Help Your Donors Realize Giving Goes Beyond One Day Giving Events

Day of Giving

Extend Donor Giving Beyond One Day Giving Events

Your organization never stops working to achieve its mission; there’s always another initiative to pursue or problem to solve. So why should your fundraising come from a single annual event, when your need is year-round?

A regular influx of giving lends stability and alleviates reliance on a single event. Because of a recession, or something else, sometimes donors just give less, and a low-performing event can be stressful and difficult.

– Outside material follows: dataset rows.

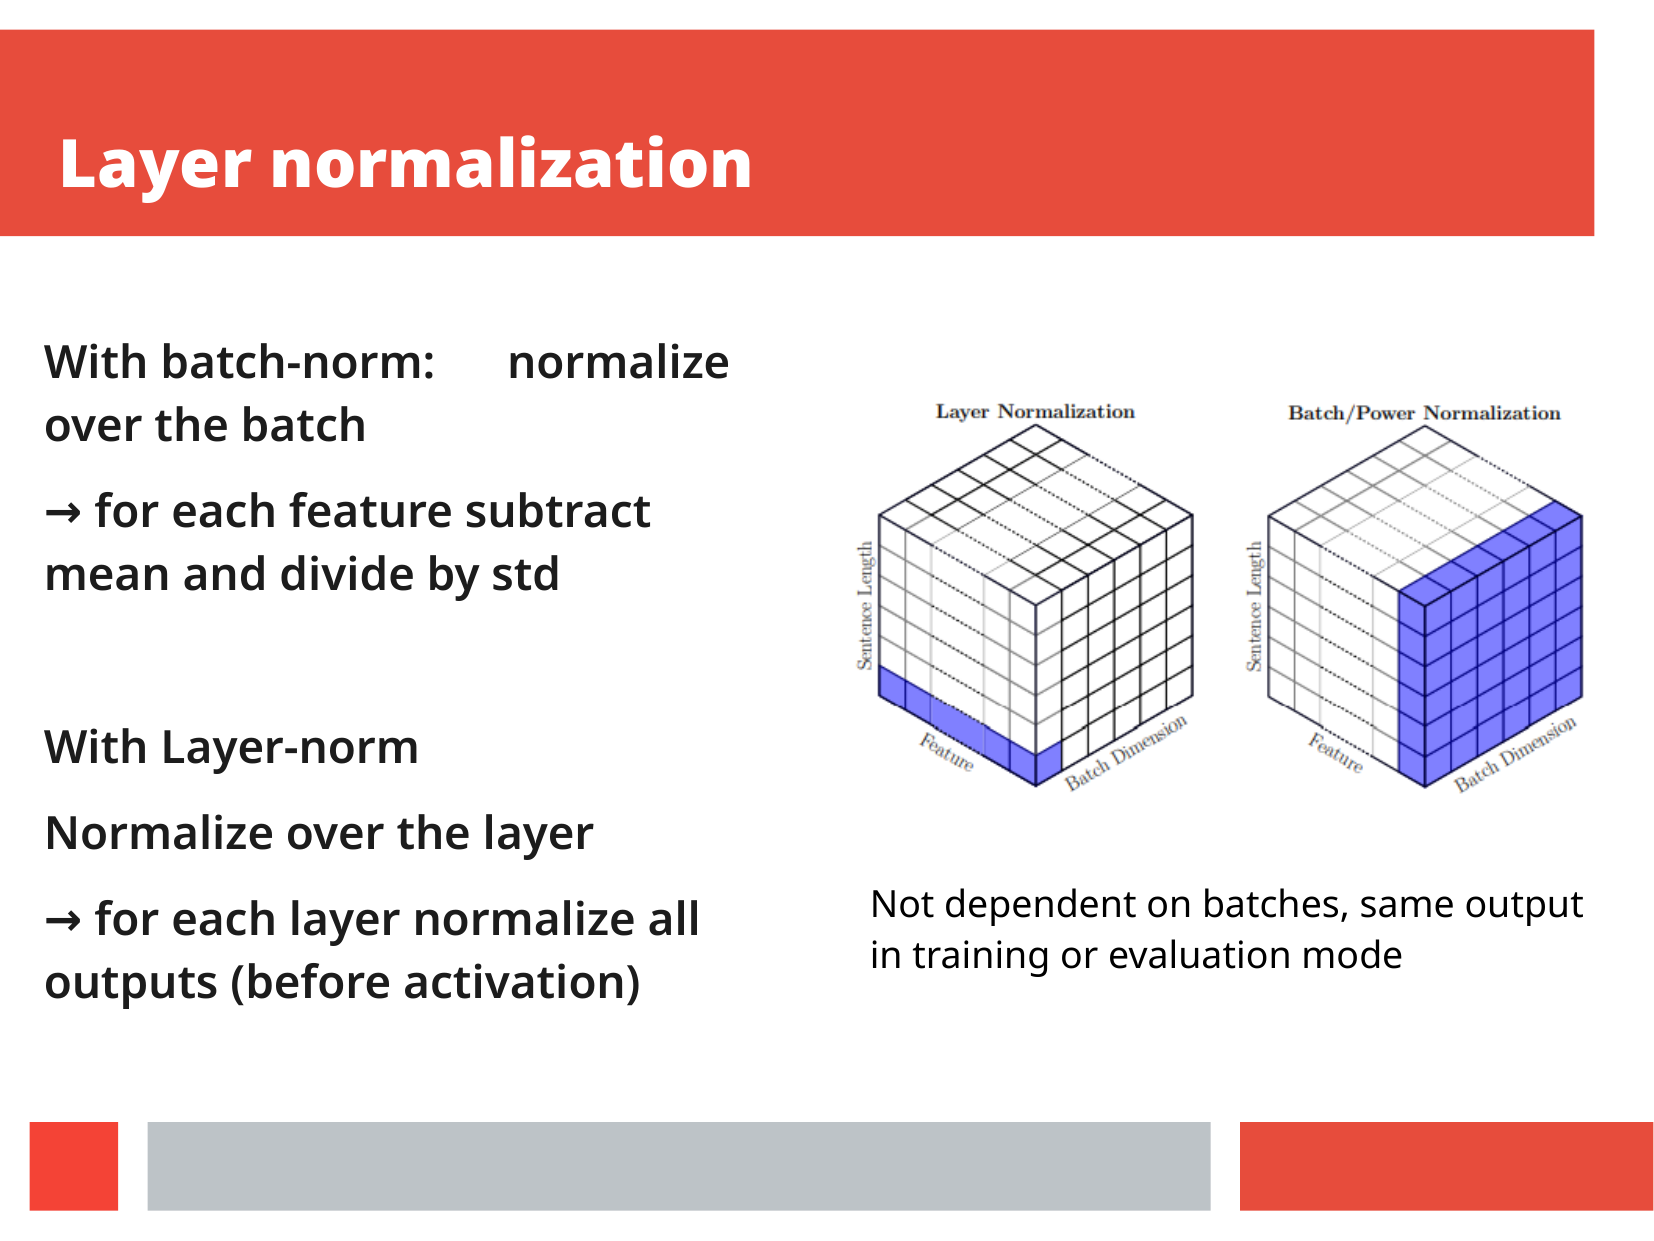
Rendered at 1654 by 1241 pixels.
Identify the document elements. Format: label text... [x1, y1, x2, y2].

picture [825, 376, 1635, 826]
title Layer normalization [59, 59, 1595, 207]
text_box Not dependent on batches, same output in training or evaluation mode [855, 870, 1606, 972]
list With batch-norm: normalize over the batch → for each feature subtract mean and divide by std With Layer-norm Normalize over the layer → for each layer normalize all outputs (before activation) [44, 330, 751, 1098]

Another great reason to extend giving over longer periods of time is that donors who give in smaller chunks across longer spans of time, end up donating more overall. And a donor that gives a few times is likely to continue giving in the future!

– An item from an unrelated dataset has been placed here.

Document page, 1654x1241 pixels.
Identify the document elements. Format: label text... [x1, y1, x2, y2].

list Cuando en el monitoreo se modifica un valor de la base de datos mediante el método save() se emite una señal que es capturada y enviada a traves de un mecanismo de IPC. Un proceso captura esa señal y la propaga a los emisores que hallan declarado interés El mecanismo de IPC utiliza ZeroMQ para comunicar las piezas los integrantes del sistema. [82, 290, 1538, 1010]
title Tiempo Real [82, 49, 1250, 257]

Extending one day giving campaigns

One way to create sustained giving is with a “Local Day of Giving,” if your community has one. (If it doesn’t, consider starting one or join Giving Tuesday!)

These types of events drive philanthropy to local nonprofit organizations on a certain day of the year—but inspiring members of your community to donate locally doesn’t have to end just on that one day.

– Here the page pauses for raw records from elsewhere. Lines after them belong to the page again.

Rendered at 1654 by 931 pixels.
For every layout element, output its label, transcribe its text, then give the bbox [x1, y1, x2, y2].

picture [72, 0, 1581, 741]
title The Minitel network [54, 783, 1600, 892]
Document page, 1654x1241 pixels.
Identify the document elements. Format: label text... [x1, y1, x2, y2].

Inspire people to “give local” year-round. Emphasize in your ads, or community organizing in your area, that you’re a local charity, especially if you specialize in tackling local issues. Turn a “day” of local giving into a week, or a month, or a year.

Try this approach with Giving Tuesday, Christmas, or your typical end-of-the-year campaign. What if you had “Twelve Days of Christmas Giving” instead of just one? Offer donors the option to give smaller amounts over a longer period of time, like an advent calendar of philanthropy.

Inspire giving around a goal, project, or initiative

Focusing giving on a particular mission or goal instead of an individual fundraising event is another great way to extend giving. The nonprofit organization Splash conducts campaigns around getting clean water to cities, sometimes entire countries. Splash asks donors to continue contributing until the goal has been met (e.g., until a whole city has access to clean water).

What immediate projects or objectives could you design a campaign around? Consider something that extends over enough time to raise enough funds, but not so long that it could lose steam before you achieve the goal.

Keep your donors updated as you progress, and with both of you now invested in the outcome, you can all celebrate your success together. Throw your gala at the finish line!

Tools for sustained giving campaigns

  1. Start by creating a donation page on your Greater Giving site for your goal or initiative-based campaign, then enable recurring donations. This is the easiest way for donors to make regular and sustained gifts, and with the option to automatically stop their donations on a certain date, they can participate for the length of a campaign, just a few months, or forever.
  2. Show how much work your organization’s already done with money raised so far. Emphasize how continuing support is critical to reach your overall goal or accomplish the greater initiative. (“We have one well up and running, but we still need to bring clean water to the whole village.”)

Showing progress helps build your organization’s reputation for transparency and strengthens donors’ trust in your word and your work.